Dominic is being dedicated tomorrow night. I think for me it is a way of saying, or maybe shouting "HELP! I can't raise this little one alone!" I'm excited to see the friends and family that will be there and I'm excited to dedicate our son to God and to really just give him over. That's still a bit difficult...just a bit. I say that as Autumn lays next to me in bed and Dominic is checked on multiple times in the night. I have totally given them over;)

3 comments:

Lala said...

Good morning! Wonderful blog! I love 'guts on the table' honesty and I applaud Dana for being honest with you when you asked him and I pat you on the back for allowing him to BE honest. But honestly, ;) we all have crazy days...I remember feeling nuts like that when I was younger and feeling overwhelmed with life. I was reading some of my journals the other day and some of the entries were down right scarey, AND I didn't share them with anyone. You and Whit made it through my crazy times. I believe that God heard my silent screaming in my head in the middle of the night because I could not control what I was feeling and thinking. He showed me mercy just like he has shown you mercy. You are doing an awesome job of taking care of your family and now it is time to take it easy on everybody (especially you and D) during that beastly PMS time.
No more periods for me but still a few mini-crazies that last only minutes now. That's a lie, maybe last a day but very subtle.
I think it means that we all suffer from them it's just that some of us handle it differently. Honesty with our husband is major to getting relief...I could go on and on but this is your blog and besides, I will see you in a few hours! Pajama party! But I have to be in bed by 10! HA! (seriously) I need my rest :)
Love you forever, MOM

Anonymous said...

Isn't it amazing how "people in our lives" don't always love us?! I had one of those crazy moments (mine lasted about two days last week) Ran out of my meds and I felt this incredible amount of anger and urge to do and say bad shit, but then I would have to apologize...No more PMS for me just CRAZY BITCHINESS!! My old spiritual advisor once told me that we grow in those valleys we encounter, and we do because that's the time we really have to get down on our knees and admit we can't do it alone.

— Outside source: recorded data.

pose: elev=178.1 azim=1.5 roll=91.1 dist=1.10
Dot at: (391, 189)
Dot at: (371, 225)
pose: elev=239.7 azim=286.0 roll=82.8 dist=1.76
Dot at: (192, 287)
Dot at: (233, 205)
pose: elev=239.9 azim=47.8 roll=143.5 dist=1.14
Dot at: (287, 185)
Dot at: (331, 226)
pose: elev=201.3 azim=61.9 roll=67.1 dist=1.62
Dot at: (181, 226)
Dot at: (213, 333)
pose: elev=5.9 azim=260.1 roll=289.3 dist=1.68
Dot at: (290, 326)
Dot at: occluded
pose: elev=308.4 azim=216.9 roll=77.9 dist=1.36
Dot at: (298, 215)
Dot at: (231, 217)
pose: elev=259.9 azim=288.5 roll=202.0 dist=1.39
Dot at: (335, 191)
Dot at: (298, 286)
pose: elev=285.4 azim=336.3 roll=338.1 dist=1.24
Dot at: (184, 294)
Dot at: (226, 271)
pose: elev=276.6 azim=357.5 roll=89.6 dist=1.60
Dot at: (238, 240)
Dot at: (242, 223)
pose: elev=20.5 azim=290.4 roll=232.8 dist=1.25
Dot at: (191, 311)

Sorry I won't be able to make it tonight, I spent my day yesterday smelling like vicks and icy hot to try to avoid a sore throat along with my herbal teas. Isn't it great we don't have to be super stars. Rach

Elizabeth Ann said...

My dear friend,
We haven't spent much time together lately, but let me just say......I am in awe of you. PROMISE I am not saying this to be a kiss ass-you rock as a mom! I watch you with your kids and I think-how does she do it with such ease, grace and patience? I truly have had a bit of jealousy at how GOOD you are at being a mom. And your kids are proof! Autumn is the most kind hearted, sweet, thoughtful child-always wanting a hug or eskimo kiss, always grabbing Meredyth's hand and encouraging her to play....she is proof that you are doing amazing so far and I'm positive will continue to do. I envy your courage when it comes to your kids, I envy your dedication to your kids, I envy what a great mom you are. I almost feel I can never live up to it, in fact! I love you so and although you may feel you are not doing a great job, you ARE!!!!!